**Aim of the exercise:** Extract the source text from each item below and reproduce every line unchanged.

**Stored items:**
--- START ---

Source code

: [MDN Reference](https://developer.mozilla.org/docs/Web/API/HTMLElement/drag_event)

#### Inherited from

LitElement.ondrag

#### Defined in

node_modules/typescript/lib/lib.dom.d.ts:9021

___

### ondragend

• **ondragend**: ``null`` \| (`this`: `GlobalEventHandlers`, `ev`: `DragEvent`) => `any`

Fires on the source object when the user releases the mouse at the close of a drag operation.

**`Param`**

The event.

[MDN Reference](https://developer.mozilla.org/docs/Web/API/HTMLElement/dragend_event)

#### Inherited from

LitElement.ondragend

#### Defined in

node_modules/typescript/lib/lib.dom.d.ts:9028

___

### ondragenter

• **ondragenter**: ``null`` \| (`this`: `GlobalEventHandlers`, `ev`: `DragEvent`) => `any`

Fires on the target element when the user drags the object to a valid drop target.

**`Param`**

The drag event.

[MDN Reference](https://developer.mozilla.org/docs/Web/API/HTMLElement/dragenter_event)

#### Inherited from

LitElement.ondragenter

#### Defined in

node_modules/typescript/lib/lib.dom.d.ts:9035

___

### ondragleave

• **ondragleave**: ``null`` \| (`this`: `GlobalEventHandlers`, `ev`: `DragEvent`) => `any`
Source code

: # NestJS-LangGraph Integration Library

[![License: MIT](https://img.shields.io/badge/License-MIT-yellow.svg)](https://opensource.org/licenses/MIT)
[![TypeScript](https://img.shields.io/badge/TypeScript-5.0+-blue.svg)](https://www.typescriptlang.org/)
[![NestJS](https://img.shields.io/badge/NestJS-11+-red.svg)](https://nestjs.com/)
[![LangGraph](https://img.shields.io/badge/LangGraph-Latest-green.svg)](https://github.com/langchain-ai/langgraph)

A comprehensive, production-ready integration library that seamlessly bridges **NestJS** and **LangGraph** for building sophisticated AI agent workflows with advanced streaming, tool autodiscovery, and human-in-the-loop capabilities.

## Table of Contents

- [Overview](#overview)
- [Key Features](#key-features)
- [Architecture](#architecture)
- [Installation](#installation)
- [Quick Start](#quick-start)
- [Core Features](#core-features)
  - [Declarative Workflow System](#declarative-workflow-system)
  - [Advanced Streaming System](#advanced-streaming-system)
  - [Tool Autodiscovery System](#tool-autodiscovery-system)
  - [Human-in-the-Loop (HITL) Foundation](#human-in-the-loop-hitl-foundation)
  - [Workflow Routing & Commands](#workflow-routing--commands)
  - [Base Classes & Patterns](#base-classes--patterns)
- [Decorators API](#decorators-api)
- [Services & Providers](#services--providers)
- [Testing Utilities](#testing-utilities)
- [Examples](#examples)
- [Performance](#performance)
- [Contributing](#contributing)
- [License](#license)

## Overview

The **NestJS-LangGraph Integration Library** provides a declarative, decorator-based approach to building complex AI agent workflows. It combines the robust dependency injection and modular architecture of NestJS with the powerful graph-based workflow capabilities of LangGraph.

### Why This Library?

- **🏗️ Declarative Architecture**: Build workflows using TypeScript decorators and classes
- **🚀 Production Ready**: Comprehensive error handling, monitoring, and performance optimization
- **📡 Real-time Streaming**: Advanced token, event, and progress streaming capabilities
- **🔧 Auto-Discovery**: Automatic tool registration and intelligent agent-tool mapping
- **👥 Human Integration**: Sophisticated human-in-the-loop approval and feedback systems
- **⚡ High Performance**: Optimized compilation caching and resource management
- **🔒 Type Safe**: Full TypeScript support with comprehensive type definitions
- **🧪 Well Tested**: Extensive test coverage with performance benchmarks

--- END ---

**Exercise response:**
Source code

: [MDN Reference](https://developer.mozilla.org/docs/Web/API/HTMLElement/drag_event)

#### Inherited from

LitElement.ondrag

#### Defined in

node_modules/typescript/lib/lib.dom.d.ts:9021

___

### ondragend

• **ondragend**: ``null`` \| (`this`: `GlobalEventHandlers`, `ev`: `DragEvent`) => `any`

Fires on the source object when the user releases the mouse at the close of a drag operation.

**`Param`**

The event.

[MDN Reference](https://developer.mozilla.org/docs/Web/API/HTMLElement/dragend_event)

#### Inherited from

LitElement.ondragend

#### Defined in

node_modules/typescript/lib/lib.dom.d.ts:9028

___

### ondragenter

• **ondragenter**: ``null`` \| (`this`: `GlobalEventHandlers`, `ev`: `DragEvent`) => `any`

Fires on the target element when the user drags the object to a valid drop target.

**`Param`**

The drag event.

[MDN Reference](https://developer.mozilla.org/docs/Web/API/HTMLElement/dragenter_event)

#### Inherited from

LitElement.ondragenter

#### Defined in

node_modules/typescript/lib/lib.dom.d.ts:9035

___

### ondragleave

• **ondragleave**: ``null`` \| (`this`: `GlobalEventHandlers`, `ev`: `DragEvent`) => `any`
Source code

: # NestJS-LangGraph Integration Library

[![License: MIT](https://img.shields.io/badge/License-MIT-yellow.svg)](https://opensource.org/licenses/MIT)
[![TypeScript](https://img.shields.io/badge/TypeScript-5.0+-blue.svg)](https://www.typescriptlang.org/)
[![NestJS](https://img.shields.io/badge/NestJS-11+-red.svg)](https://nestjs.com/)
[![LangGraph](https://img.shields.io/badge/LangGraph-Latest-green.svg)](https://github.com/langchain-ai/langgraph)

A comprehensive, production-ready integration library that seamlessly bridges **NestJS** and **LangGraph** for building sophisticated AI agent workflows with advanced streaming, tool autodiscovery, and human-in-the-loop capabilities.

## Table of Contents

- [Overview](#overview)
- [Key Features](#key-features)
- [Architecture](#architecture)
- [Installation](#installation)
- [Quick Start](#quick-start)
- [Core Features](#core-features)
  - [Declarative Workflow System](#declarative-workflow-system)
  - [Advanced Streaming System](#advanced-streaming-system)
  - [Tool Autodiscovery System](#tool-autodiscovery-system)
  - [Human-in-the-Loop (HITL) Foundation](#human-in-the-loop-hitl-foundation)
  - [Workflow Routing & Commands](#workflow-routing--commands)
  - [Base Classes & Patterns](#base-classes--patterns)
- [Decorators API](#decorators-api)
- [Services & Providers](#services--providers)
- [Testing Utilities](#testing-utilities)
- [Examples](#examples)
- [Performance](#performance)
- [Contributing](#contributing)
- [License](#license)

## Overview

The **NestJS-LangGraph Integration Library** provides a declarative, decorator-based approach to building complex AI agent workflows. It combines the robust dependency injection and modular architecture of NestJS with the powerful graph-based workflow capabilities of LangGraph.

### Why This Library?

- **🏗️ Declarative Architecture**: Build workflows using TypeScript decorators and classes
- **🚀 Production Ready**: Comprehensive error handling, monitoring, and performance optimization
- **📡 Real-time Streaming**: Advanced token, event, and progress streaming capabilities
- **🔧 Auto-Discovery**: Automatic tool registration and intelligent agent-tool mapping
- **👥 Human Integration**: Sophisticated human-in-the-loop approval and feedback systems
- **⚡ High Performance**: Optimized compilation caching and resource management
- **🔒 Type Safe**: Full TypeScript support with comprehensive type definitions
- **🧪 Well Tested**: Extensive test coverage with performance benchmarks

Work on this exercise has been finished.